‘Deport first, appeal later’ policy breaches human rights
The system of deporting foreign criminals before they have had a chance to appeal was in breach of their human rights, the Supreme Court has ruled.
The court unanimously allowed the appeals in the cases of two foreign nationals who claimed that deportation would breach their right to private and family life. Kevin Kiaire, from Kenya, and Courtney Byndloss, from Jamaica, had been granted indefinite leave to remain in the UK. Both have longstanding family ties in Britain.
In his judgment, released today, Lord Wilson concluded that the risk to public safety was ‘outweighed’ by the argument that ‘when we are afforded a right of appeal, our appeal should be effective.’ The home secretary, in other words, failed to prove that deportation in advance of an appeal ‘strikes a fair balance between the rights of the appellants and the interests of the community.’
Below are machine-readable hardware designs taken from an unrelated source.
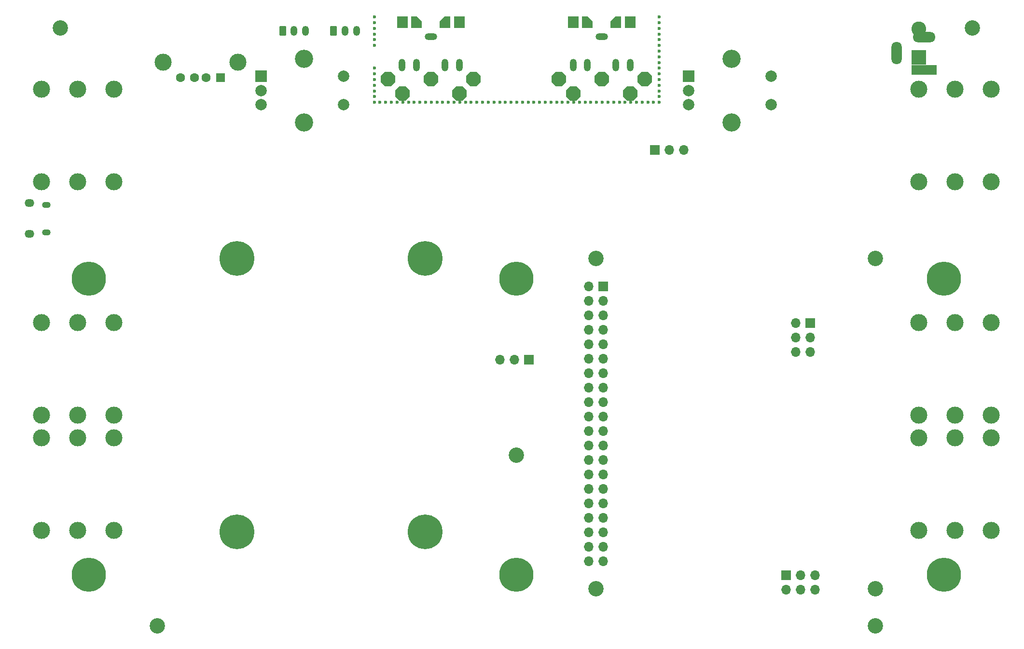
<source format=gbr>
%TF.GenerationSoftware,KiCad,Pcbnew,8.0.6+1*%
%TF.CreationDate,2024-12-16T18:12:13+00:00*%
%TF.ProjectId,pedalboard-hw,70656461-6c62-46f6-9172-642d68772e6b,4.0.1-RC*%
%TF.SameCoordinates,Original*%
%TF.FileFunction,Soldermask,Bot*%
%TF.FilePolarity,Negative*%
%FSLAX46Y46*%
G04 Gerber Fmt 4.6, Leading zero omitted, Abs format (unit mm)*
G04 Created by KiCad (PCBNEW 8.0.6+1) date 2024-12-16 18:12:13*
%MOMM*%
%LPD*%
G01*
G04 APERTURE LIST*
G04 Aperture macros list*
%AMRoundRect*
0 Rectangle with rounded corners*
0 $1 Rounding radius*
0 $2 $3 $4 $5 $6 $7 $8 $9 X,Y pos of 4 corners*
0 Add a 4 corners polygon primitive as box body*
4,1,4,$2,$3,$4,$5,$6,$7,$8,$9,$2,$3,0*
0 Add four circle primitives for the rounded corners*
1,1,$1+$1,$2,$3*
1,1,$1+$1,$4,$5*
1,1,$1+$1,$6,$7*
1,1,$1+$1,$8,$9*
0 Add four rect primitives between the rounded corners*
20,1,$1+$1,$2,$3,$4,$5,0*
20,1,$1+$1,$4,$5,$6,$7,0*
20,1,$1+$1,$6,$7,$8,$9,0*
20,1,$1+$1,$8,$9,$2,$3,0*%
%AMFreePoly0*
4,1,17,0.553688,1.285921,1.285921,0.553688,1.300800,0.517767,1.300800,-0.517767,1.285921,-0.553688,0.553688,-1.285921,0.517767,-1.300800,-0.517767,-1.300800,-0.553688,-1.285921,-1.285921,-0.553688,-1.300800,-0.517767,-1.300800,0.517767,-1.285921,0.553688,-0.553688,1.285921,-0.517767,1.300800,0.517767,1.300800,0.553688,1.285921,0.553688,1.285921,$1*%
%AMFreePoly1*
4,1,14,0.935921,1.035921,0.950800,1.000000,0.950800,-0.100000,0.935921,-0.135921,0.035921,-1.035921,0.000000,-1.050800,-0.900000,-1.050800,-0.935921,-1.035921,-0.950800,-1.000000,-0.950800,1.000000,-0.935921,1.035921,-0.900000,1.050800,0.900000,1.050800,0.935921,1.035921,0.935921,1.035921,$1*%
%AMFreePoly2*
4,1,14,0.935921,1.035921,0.950800,1.000000,0.950800,-1.000000,0.935921,-1.035921,0.900000,-1.050800,0.000000,-1.050800,-0.035921,-1.035921,-0.935921,-0.135921,-0.950800,-0.100000,-0.950800,1.000000,-0.935921,1.035921,-0.900000,1.050800,0.900000,1.050800,0.935921,1.035921,0.935921,1.035921,$1*%
G04 Aperture macros list end*
%ADD10C,2.700000*%
%ADD11O,1.200000X2.200000*%
%ADD12O,2.200000X1.200000*%
%ADD13C,3.000000*%
%ADD14R,4.400000X1.800000*%
%ADD15O,4.000000X1.800000*%
%ADD16O,1.800000X4.000000*%
%ADD17R,2.600000X2.600000*%
%ADD18C,2.600000*%
%ADD19R,1.700000X1.700000*%
%ADD20O,1.700000X1.700000*%
%ADD21C,0.600000*%
%ADD22FreePoly0,180.000000*%
%ADD23FreePoly0,270.000000*%
%ADD24FreePoly1,180.000000*%
%ADD25RoundRect,0.050800X0.900000X1.000000X-0.900000X1.000000X-0.900000X-1.000000X0.900000X-1.000000X0*%
%ADD26FreePoly2,180.000000*%
%ADD27R,2.000000X2.000000*%
%ADD28C,2.000000*%
%ADD29C,3.200000*%
%ADD30O,1.700000X1.350000*%
%ADD31O,1.500000X1.100000*%
%ADD32R,1.600000X1.500000*%
%ADD33C,1.600000*%
%ADD34C,6.100000*%
%ADD35C,6.000000*%
%ADD36RoundRect,0.250000X-0.350000X-0.625000X0.350000X-0.625000X0.350000X0.625000X-0.350000X0.625000X0*%
%ADD37O,1.200000X1.750000*%
G04 APERTURE END LIST*
D10*
%TO.C,H7*%
X168000000Y-121500000D03*
%TD*%
D11*
%TO.C,J3*%
X125000000Y-29500000D03*
X122500000Y-29500000D03*
D12*
X120000000Y-24500000D03*
D11*
X115000000Y-29500000D03*
X117500000Y-29500000D03*
%TD*%
D13*
%TO.C,J8*%
X28050000Y-50000000D03*
X28050000Y-33770000D03*
X21700000Y-50000000D03*
X21700000Y-33770000D03*
X34400000Y-50000000D03*
X34400000Y-33770000D03*
%TD*%
%TO.C,J19*%
X28050000Y-111200000D03*
X28050000Y-94970000D03*
X21700000Y-111200000D03*
X21700000Y-94970000D03*
X34400000Y-111200000D03*
X34400000Y-94970000D03*
%TD*%
D14*
%TO.C,J7*%
X176537200Y-30388600D03*
D15*
X176537200Y-24588600D03*
D16*
X171737200Y-27388600D03*
%TD*%
D17*
%TO.C,J6*%
X175637200Y-28198600D03*
D18*
X175637200Y-23198600D03*
%TD*%
D13*
%TO.C,J20*%
X28050000Y-91000000D03*
X28050000Y-74770000D03*
X21700000Y-91000000D03*
X21700000Y-74770000D03*
X34400000Y-91000000D03*
X34400000Y-74770000D03*
%TD*%
%TO.C,J22*%
X181950000Y-94995000D03*
X181950000Y-111225000D03*
X188300000Y-94995000D03*
X188300000Y-111225000D03*
X175600000Y-94995000D03*
X175600000Y-111225000D03*
%TD*%
D19*
%TO.C,J12*%
X129315000Y-44450000D03*
D20*
X131855000Y-44450000D03*
X134395000Y-44450000D03*
%TD*%
D10*
%TO.C,H6*%
X118980000Y-121520000D03*
%TD*%
D21*
%TO.C,H2*%
X80100000Y-21075000D03*
X80100000Y-22075000D03*
X80100000Y-23075000D03*
X80100000Y-24075000D03*
X80100000Y-25075000D03*
X80100000Y-26075000D03*
X80100000Y-30075000D03*
X80100000Y-31075000D03*
X80100000Y-32075000D03*
X80100000Y-33075000D03*
X80100000Y-34075000D03*
X80100000Y-35075000D03*
X80100000Y-36075000D03*
X81100000Y-36075000D03*
X82100000Y-36075000D03*
X83100000Y-36075000D03*
X84100000Y-36075000D03*
X85100000Y-36075000D03*
X86100000Y-36075000D03*
X87100000Y-36075000D03*
X88100000Y-36075000D03*
X89100000Y-36075000D03*
X90100000Y-36075000D03*
X91100000Y-36075000D03*
X92100000Y-36075000D03*
X93100000Y-36075000D03*
X94100000Y-36075000D03*
X95100000Y-36075000D03*
X96100000Y-36075000D03*
X97100000Y-36075000D03*
X98100000Y-36075000D03*
X99100000Y-36075000D03*
X100100000Y-36075000D03*
X101100000Y-36075000D03*
X102100000Y-36075000D03*
X103100000Y-36075000D03*
X104100000Y-36075000D03*
X105100000Y-36075000D03*
X106100000Y-36075000D03*
X107100000Y-36075000D03*
X108100000Y-36075000D03*
X109100000Y-36075000D03*
X110100000Y-36075000D03*
X111100000Y-36075000D03*
X112100000Y-36075000D03*
X113100000Y-36075000D03*
X114100000Y-36075000D03*
X115100000Y-36075000D03*
X116100000Y-36075000D03*
X117100000Y-36075000D03*
X118100000Y-36075000D03*
X119100000Y-36075000D03*
X120100000Y-36075000D03*
X121100000Y-36075000D03*
X122100000Y-36075000D03*
X123100000Y-36075000D03*
X124100000Y-36075000D03*
X125100000Y-36075000D03*
X126100000Y-36075000D03*
X127100000Y-36075000D03*
X128100000Y-36075000D03*
X129100000Y-36075000D03*
X130100000Y-21075000D03*
X130100000Y-22075000D03*
X130100000Y-23075000D03*
X130100000Y-24075000D03*
X130100000Y-25075000D03*
X130100000Y-26075000D03*
X130100000Y-27075000D03*
X130100000Y-28075000D03*
X130100000Y-29075000D03*
X130100000Y-30075000D03*
X130100000Y-31075000D03*
X130100000Y-32075000D03*
X130100000Y-33075000D03*
X130100000Y-34075000D03*
X130100000Y-35075000D03*
X130100000Y-36075000D03*
%TD*%
D10*
%TO.C,H1*%
X25000000Y-23000000D03*
%TD*%
D13*
%TO.C,J5*%
X181965000Y-33800000D03*
X181965000Y-50030000D03*
X188315000Y-33800000D03*
X188315000Y-50030000D03*
X175615000Y-33800000D03*
X175615000Y-50030000D03*
%TD*%
D10*
%TO.C,H4*%
X168000000Y-63500000D03*
%TD*%
D22*
%TO.C,J4*%
X112500000Y-32000000D03*
D23*
X120000000Y-32000000D03*
D22*
X127500000Y-32000000D03*
X115000000Y-34500000D03*
X125000000Y-34500000D03*
D24*
X122500000Y-22000000D03*
D25*
X125000000Y-22000000D03*
X115000000Y-22000000D03*
D26*
X117500000Y-22000000D03*
%TD*%
D10*
%TO.C,H5*%
X119000000Y-63500000D03*
%TD*%
D27*
%TO.C,SW1*%
X60250000Y-31500000D03*
D28*
X60250000Y-36500000D03*
X60250000Y-34000000D03*
D29*
X67750000Y-28400000D03*
X67750000Y-39600000D03*
D28*
X74750000Y-36500000D03*
X74750000Y-31500000D03*
%TD*%
D10*
%TO.C,H15*%
X168000000Y-128000000D03*
%TD*%
D19*
%TO.C,J16*%
X107225000Y-81300000D03*
D20*
X104685000Y-81300000D03*
X102145000Y-81300000D03*
%TD*%
D13*
%TO.C,J18*%
X181950000Y-74780000D03*
X181950000Y-91010000D03*
X188300000Y-74780000D03*
X188300000Y-91010000D03*
X175600000Y-74780000D03*
X175600000Y-91010000D03*
%TD*%
D30*
%TO.C,J9*%
X19555000Y-53745000D03*
D31*
X22555000Y-54055000D03*
X22555000Y-58895000D03*
D30*
X19555000Y-59205000D03*
%TD*%
D32*
%TO.C,J10*%
X53080000Y-31750000D03*
D33*
X50580000Y-31750000D03*
X48580000Y-31750000D03*
X46080000Y-31750000D03*
D13*
X56150000Y-29040000D03*
X43010000Y-29040000D03*
%TD*%
D34*
%TO.C,CM1*%
X89000000Y-111500000D03*
X89000000Y-63500000D03*
X56000000Y-111500000D03*
X56000000Y-63500000D03*
%TD*%
D10*
%TO.C,H14*%
X42000000Y-128000000D03*
%TD*%
%TO.C,H3*%
X185005615Y-22994385D03*
%TD*%
D27*
%TO.C,SW2*%
X135250000Y-31500000D03*
D28*
X135250000Y-36500000D03*
X135250000Y-34000000D03*
D29*
X142750000Y-28400000D03*
X142750000Y-39600000D03*
D28*
X149750000Y-36500000D03*
X149750000Y-31500000D03*
%TD*%
D10*
%TO.C,H16*%
X105000000Y-98000000D03*
%TD*%
D22*
%TO.C,J2*%
X82500000Y-32000000D03*
D23*
X90000000Y-32000000D03*
D22*
X97500000Y-32000000D03*
X85000000Y-34500000D03*
X95000000Y-34500000D03*
D24*
X92500000Y-22000000D03*
D25*
X95000000Y-22000000D03*
X85000000Y-22000000D03*
D26*
X87500000Y-22000000D03*
%TD*%
D11*
%TO.C,J1*%
X94994500Y-29500000D03*
X92494500Y-29500000D03*
D12*
X89994500Y-24500000D03*
D11*
X84994500Y-29500000D03*
X87494500Y-29500000D03*
%TD*%
D35*
%TO.C,H13*%
X30000000Y-119000000D03*
%TD*%
%TO.C,H9*%
X105000000Y-67000000D03*
%TD*%
%TO.C,H10*%
X30000000Y-67000000D03*
%TD*%
%TO.C,H8*%
X180000000Y-67000000D03*
%TD*%
%TO.C,H12*%
X105000000Y-119000000D03*
%TD*%
D36*
%TO.C,J25*%
X72960000Y-23490000D03*
D37*
X74960000Y-23490000D03*
X76960000Y-23490000D03*
%TD*%
D35*
%TO.C,H11*%
X180000000Y-119000000D03*
%TD*%
D19*
%TO.C,J27*%
X120250000Y-68375600D03*
D20*
X117710000Y-68375600D03*
X120250000Y-70915600D03*
X117710000Y-70915600D03*
X120250000Y-73455600D03*
X117710000Y-73455600D03*
X120250000Y-75995600D03*
X117710000Y-75995600D03*
X120250000Y-78535600D03*
X117710000Y-78535600D03*
X120250000Y-81075600D03*
X117710000Y-81075600D03*
X120250000Y-83615600D03*
X117710000Y-83615600D03*
X120250000Y-86155600D03*
X117710000Y-86155600D03*
X120250000Y-88695600D03*
X117710000Y-88695600D03*
X120250000Y-91235600D03*
X117710000Y-91235600D03*
X120250000Y-93775600D03*
X117710000Y-93775600D03*
X120250000Y-96315600D03*
X117710000Y-96315600D03*
X120250000Y-98855600D03*
X117710000Y-98855600D03*
X120250000Y-101395600D03*
X117710000Y-101395600D03*
X120250000Y-103935600D03*
X117710000Y-103935600D03*
X120250000Y-106475600D03*
X117710000Y-106475600D03*
X120250000Y-109015600D03*
X117710000Y-109015600D03*
X120250000Y-111555600D03*
X117710000Y-111555600D03*
X120250000Y-114095600D03*
X117710000Y-114095600D03*
X120250000Y-116635600D03*
X117710000Y-116635600D03*
D19*
X156555000Y-74845600D03*
D20*
X154015000Y-74845600D03*
X156555000Y-77385600D03*
X154015000Y-77385600D03*
X156555000Y-79925600D03*
X154015000Y-79925600D03*
D19*
X152380000Y-119150600D03*
D20*
X152380000Y-121690600D03*
X154920000Y-119150600D03*
X154920000Y-121690600D03*
X157460000Y-119150600D03*
X157460000Y-121690600D03*
%TD*%
D36*
%TO.C,J26*%
X64030000Y-23500000D03*
D37*
X66030000Y-23500000D03*
X68030000Y-23500000D03*
%TD*%
M02*

</source>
Appearing in the 2015 Conservative manifesto, the ‘deport first, appeal later’ policy was put forward by Theresa May as home secretary. At the Conservative party conference in 2013, May argued: ‘Where there is no risk of serious and irreversible harm, we should deport foreign criminals first and hear their appeals later.’
Both Kiarie and Byndloss had convictions for serious drug-related offences. As a result, in October 2014, then-home secretary Theresa May ordered that they be deported. They argued that deportation would breach their article 8 rights under the European Convention of Human Rights. In response, the home office ruled that although their appeals under were potentially arguable, Kiarie and Byndloss could lodge them only after they had returned to Kenya and Jamaica respectively.
In its ruling, the Supreme Court argued that this system was not compliant with human rights standards because the home office could not ensure that an appeal from abroad would be conducted fairly. Lord Wilson held that the difficulty of giving live evidence to a tribunal (whether in person or by video link) would obstruct the appeal. He found that ‘the financial and logistical barriers’ to an appellant wishing to give ‘evidence on screen are almost insurmountable.’
Notwithstanding the concerns about live evidence, Lord Carnwath argued that ‘it would be wrong in principle for the Secretary of State, as the opposing party to the appeal, to be allowed to dictate the conduct of the appellant’s case or the evidence on which he chooses to rely’.